И то же самое происходит с теми, кто не имеет к музыке никакого отношения. Возьмем, к примеру, Либби. Я рассказывал вам о Либби? Она – жиличка Либби. Да, такой же жилец, как Джеймс, Кальвин и все остальные, только она принадлежит настоящему, а не прошлому и живет в квартире на нижнем этаже моего дома на Чалкот-сквер.
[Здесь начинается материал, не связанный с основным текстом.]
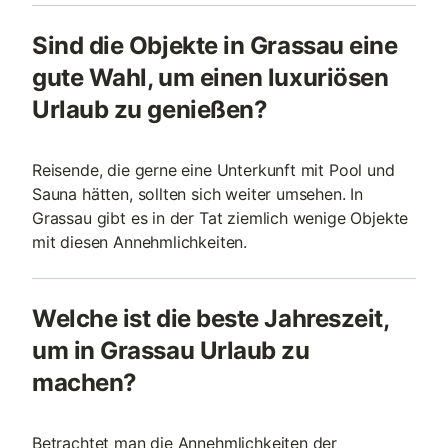
Sind die Objekte in Grassau eine
gute Wahl, um einen luxuriösen
Urlaub zu genießen?
Reisende, die gerne eine Unterkunft mit Pool und
Sauna hätten, sollten sich weiter umsehen. In
Grassau gibt es in der Tat ziemlich wenige Objekte
mit diesen Annehmlichkeiten.
Welche ist die beste Jahreszeit,
um in Grassau Urlaub zu
machen?
Betrachtet man die Annehmlichkeiten der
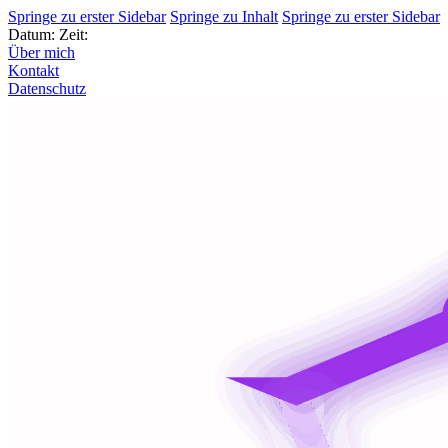
Springe zu erster Sidebar
Springe zu Inhalt
Springe zu erster Sidebar
Datum:
Zeit:
Über mich
Kontakt
Datenschutz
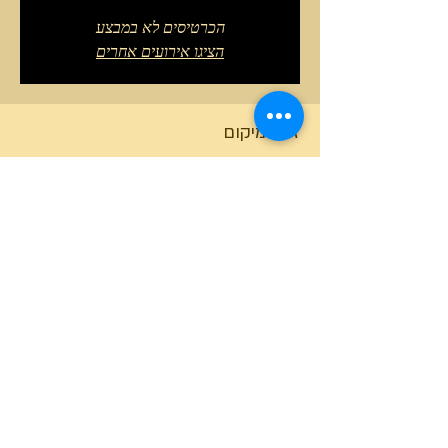
הכרטיסים לא במבצע
הציגו אירועים אחרים
זמן ומיקום
19 ביולי 2026, 15:30 – 18:30 GMT‎+3‎
תל יזרעאל, תל יזרעאל
טלפון המרכז
0527466514
כל הזכויות שמורות למרכז גלבוע מעיינות ©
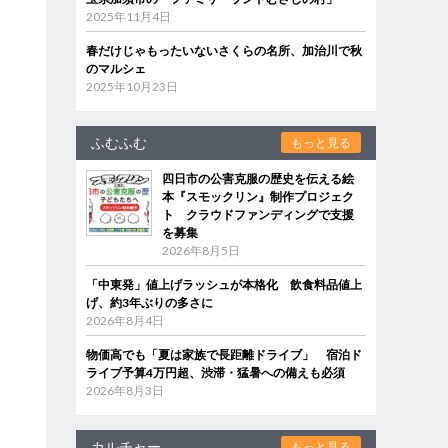
2025年11月4日
春だけじゃもったいないさくらの名所、加治川で秋
のマルシェ
2025年10月23日
ふむふむ
もっと見る
四日市の公害克服の歴史を伝える絵
本『スモックリン』制作プロジェク
ト クラウドファンディングで支援
を募集
2026年8月5日
「中東発」値上げラッシュが本格化 飲食料品値上
げ、約3年ぶりの多さに
2026年8月4日
物価高でも「夏は家族で長距離ドライブ」 宿泊ド
ライブ予算4万円超、渋滞・猛暑への備えも必須
2026年8月3日
カルチャー
もっと見る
У меня не было намерения сдавать эту квартиру, пока однажды она не появилась у моих дверей с контрактом на запись, который мой агент хотел немедленно получить обратно с моей подписью. Либби работает в курьерской службе, и я понял, что она девушка, только когда она вручила мне контракт, сняла шлем и сказала, кивком указывая на документы: «Только не возись с этим слишком долго. И я умираю от любопытства: ты что, рок-музыкант или еще кто?» – в той фамильярной манере, которая, похоже, свойственна всем выходцам из Калифорнии.
Я ответил: «Нет, я скрипач».
Она сказала: «Ни фига!»
Я сказал: «Фига».
В ответ она уставилась на меня с выражением полного непонимания, и я решил, что имею дело с клинической идиоткой.
Я никогда не подпишу ни один контракт, не изучив его от начала до конца (и пусть агент обвиняет меня в недоверии его мудрости и опыту). Чтобы не заставлять бедную сиротку – а она мне показалась именно сироткой – стоять на крыльце, пока я читаю бумаги, я пригласил ее в дом, и мы вместе прошли на второй этаж, где находится музыкальная комната, выходящая на площадь.